Soccer versus soccer: why do Americans call this sport different?

Stupid Americans, always doing things differently – not using the metric system, measuring temperatures in Fahrenheit, mostly driving automatic cars, calling football football. Well, my fellow Americans…I have good news for you. For at least one of these things, we can blame the British.

While most people refer to the sport as football, the name football, which Americans use, came directly from Britain around 200 years ago. Amazingly, it was actually still used interchangeably with football well into the 20th century. It didn’t start changing exclusively to football until around 1980, and it’s believed that the British only really stopped using ‘soccer’ because of its American background. So they invented it. We kept it. And they abandoned it because we kept it.

Where does the word “soccer” come from?

Several games involving a ball, be it hitting, kicking, throwing, etc., were often referred to as different forms of “football” in the 1800s. Football as we know it today oday became an official sport in 1863, when several English schools and clubs came together and formed the Football Association to establish a set of standard rules. Rugby was then known as “rugby football”, so the two had to be distinguished. Thereby, it became known as “Association Football” in England.

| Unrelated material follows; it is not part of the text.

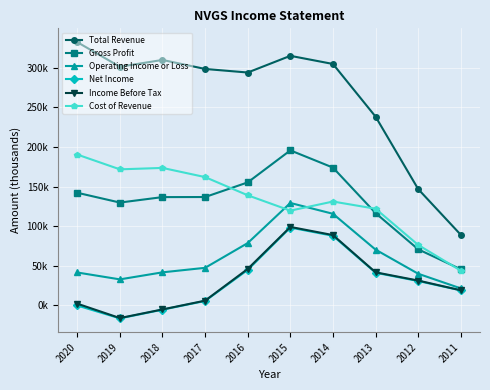

Which label corresponds to the smallest value in the chart?

2019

So how did it go from association football to football? The story is very similar to how pets get their nicknames. They start out as Emmitt Smith Jr., then it becomes Smitty, then Smitten Kitten… you know what I mean. Association football is a long word, and people don’t like it. It’s a lot of effort. So British players started calling it “assoc”, which turned into “assoccer”, and eventually “soccer” or “soccer football”.

We know why the British stopped using the name football. But why did the Americans keep it? In America, other sports began to emerge, one of which adopted the name football (from rugby football) and was the most popular sport in the country. So to distinguish football stuck for sport with the ball you kick, and football stuck for sport with the ball you throw.

Where does the word “soccer” come from?

This begs the question… where does the name come from? Soccer come then? The British like to say that what the Americans call football and they call American football or American football, makes no sense because it is mainly played with the hands. Should we then call it handball? Oh wait, that one is taken too. Then they argue that it should be called a hand egg because the shape isn’t your typical round ball shape. It didn’t catch on – at least not in America. (Fun fact: the people who invented the oval shape of the rugby ball and football were both European!) Rugby, soccer, and American football all evolved from the same sport, which was originally a sport that involved a bit more kicking.

Ok, so why didn’t he switch from rugby football to American rugby, instead of just football? This I cannot answer. However, a could argue that we call it football because of the length of the ball, which is about a foot. We measure using the imperial system, remember? (Which also started in Britain, but I digress.)

In summary:

Rugby has become “rugby” in England.

Association football has become “soccer” in England.

Rugby football arrived in the United States and evolved into another version of the game. This game became “soccer” in the United States and rugby became “rugby”.

Football came to the United States and remained “football”.

Football and soccer were used interchangeably in England until they realized they didn’t want to be associated with Americans and started calling it exclusively “soccer”.

The British are now mocking the Americans for using football.

Hope this clarifies things for you if you have ever wondered where this big difference between football and soccer came from.